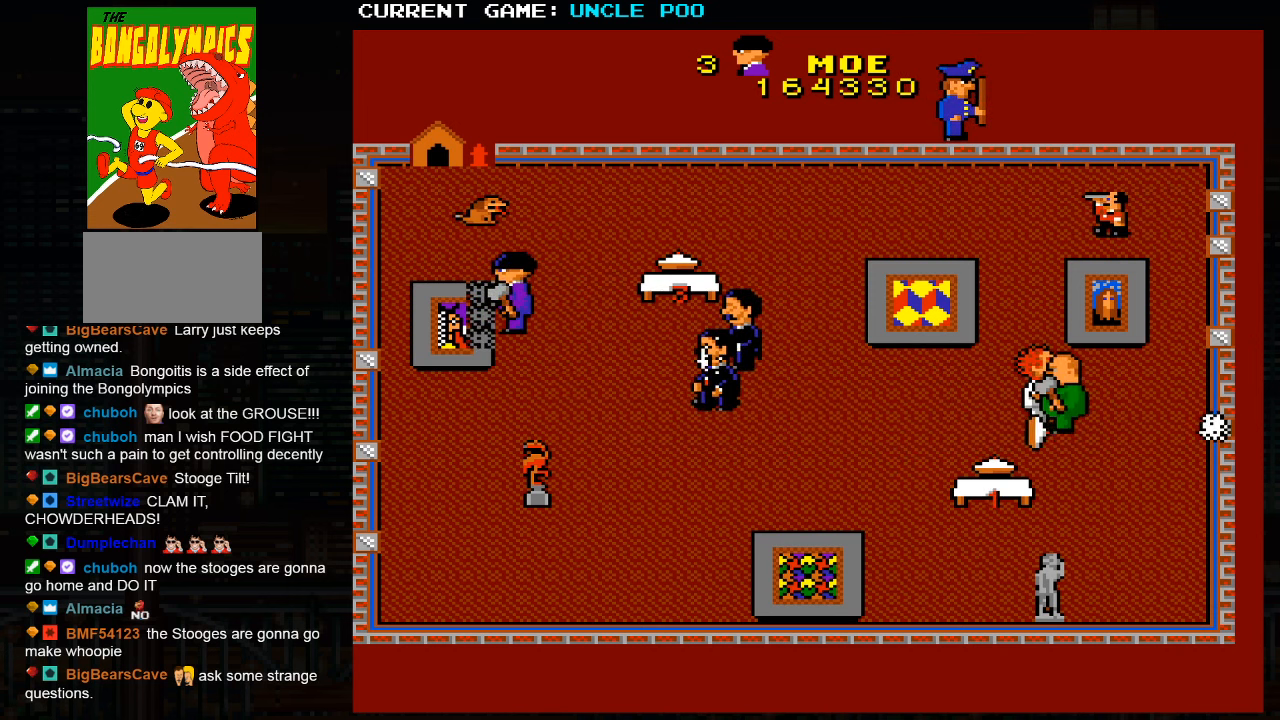
Gameplay with a controller (arcade stick); each line is a JSON object with the inputs held at the frame after it. "events" lists button and stick changes between this image and that frame as [ms after this image, input, new state], when the widget could be followed in between. Not read: L3 R3.
{"buttons": [], "left_stick": "down-left", "events": []}
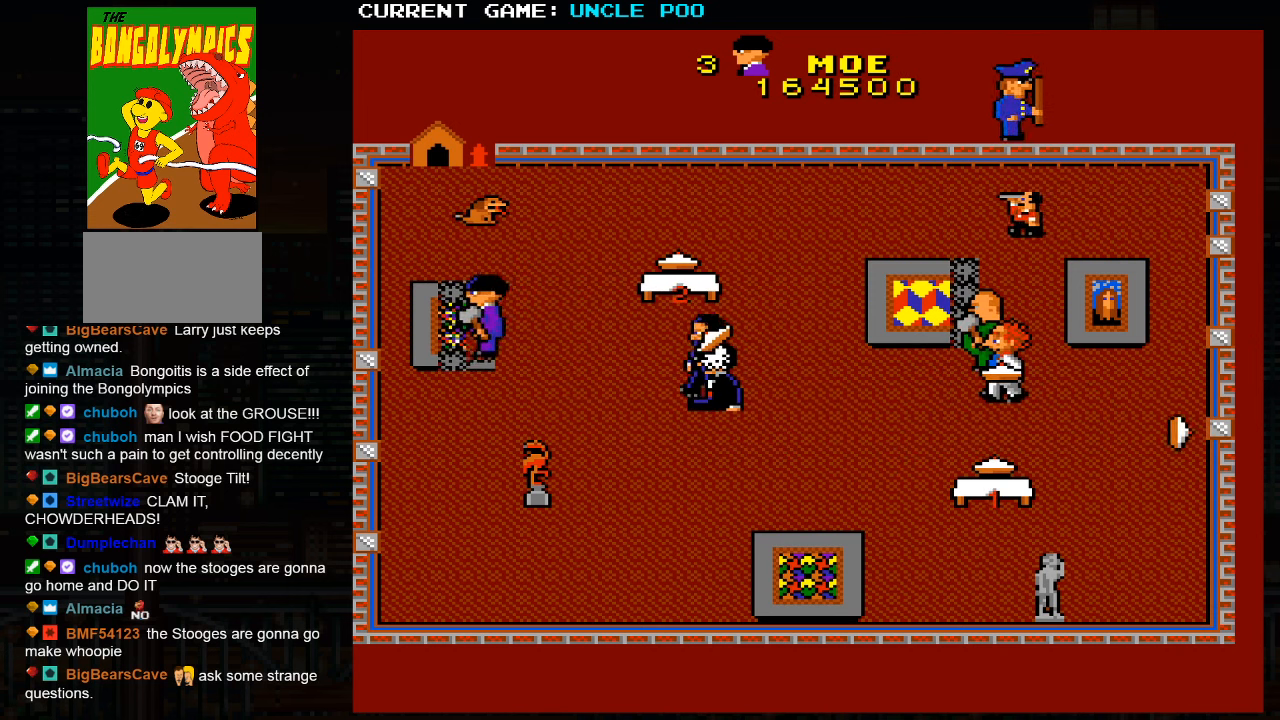
{"buttons": [], "left_stick": "up-left", "events": [[83, "left_stick", "left"], [200, "left_stick", "up-left"]]}
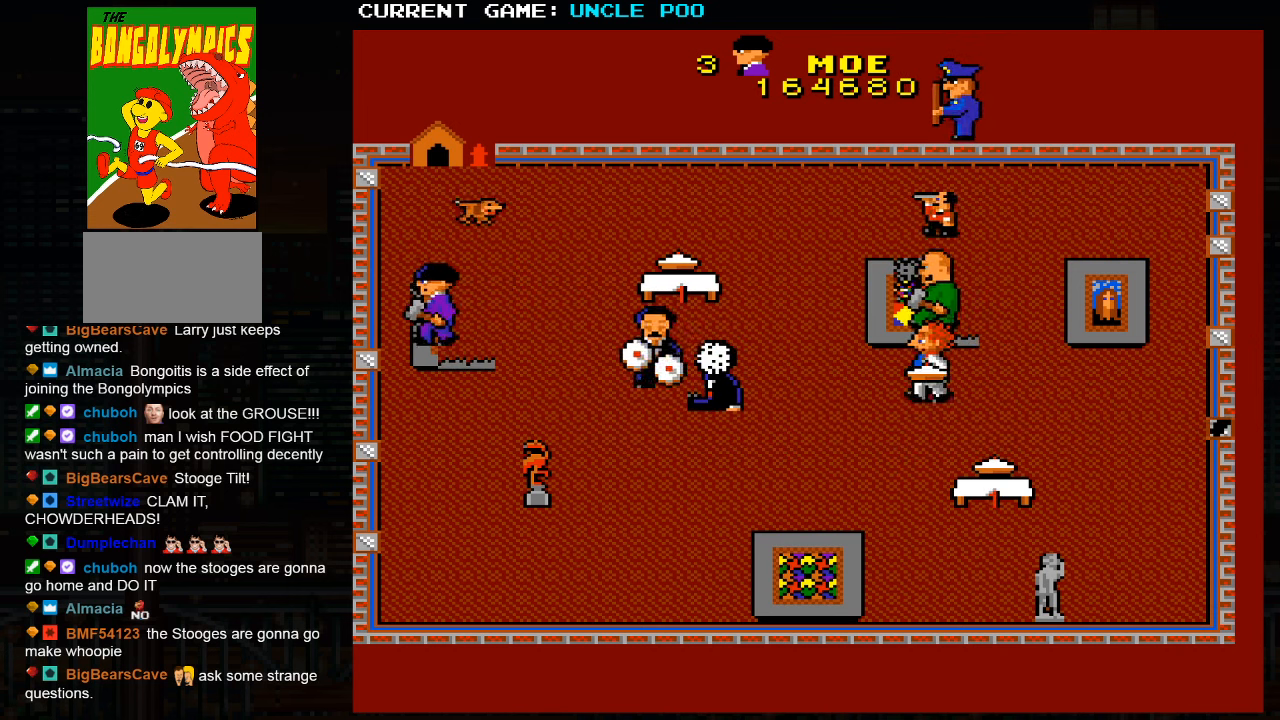
{"buttons": [], "left_stick": "down", "events": [[67, "left_stick", "right"], [217, "left_stick", "down-right"], [317, "left_stick", "down"]]}
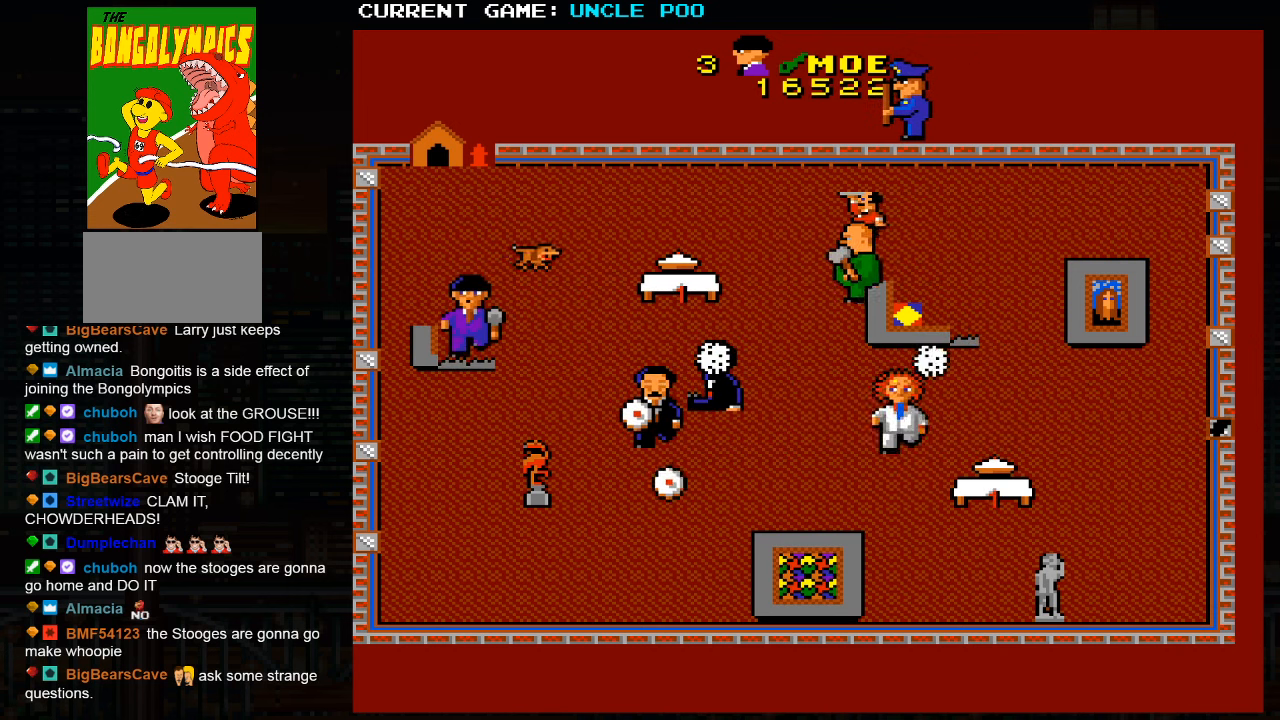
{"buttons": [], "left_stick": "down", "events": []}
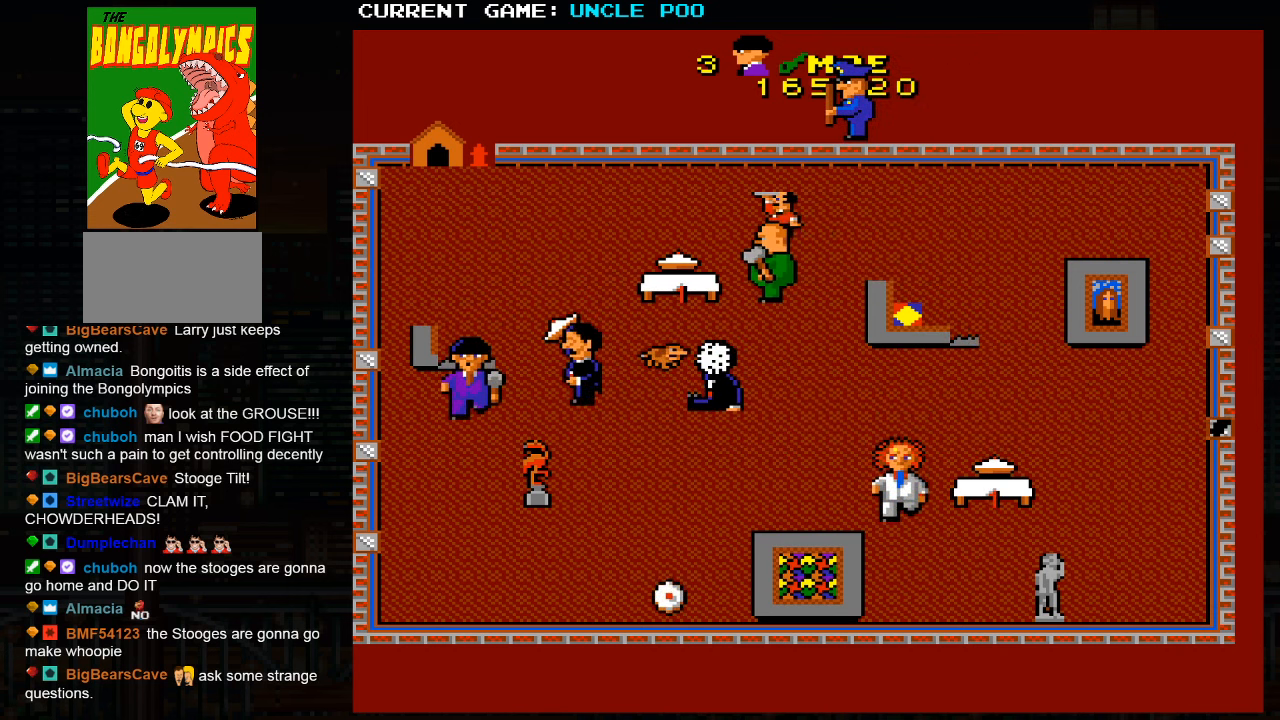
{"buttons": [], "left_stick": "down-right", "events": [[67, "left_stick", "down-right"]]}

- [Exercise goal]: From the first line to the last, repeat the material exactly, but drop the pictures.

- [Finished task]:
Gameplay with a controller (arcade stick); each line is a JSON object with the inputs held at the frame after it. "events" lists button and stick changes between this image and that frame as [ms after this image, input, new state], when the widget could be followed in between. Not read: L3 R3.
{"buttons": [], "left_stick": "down-left", "events": []}
{"buttons": [], "left_stick": "up-left", "events": [[83, "left_stick", "left"], [200, "left_stick", "up-left"]]}
{"buttons": [], "left_stick": "down", "events": [[67, "left_stick", "right"], [217, "left_stick", "down-right"], [317, "left_stick", "down"]]}
{"buttons": [], "left_stick": "down", "events": []}
{"buttons": [], "left_stick": "down-right", "events": [[67, "left_stick", "down-right"]]}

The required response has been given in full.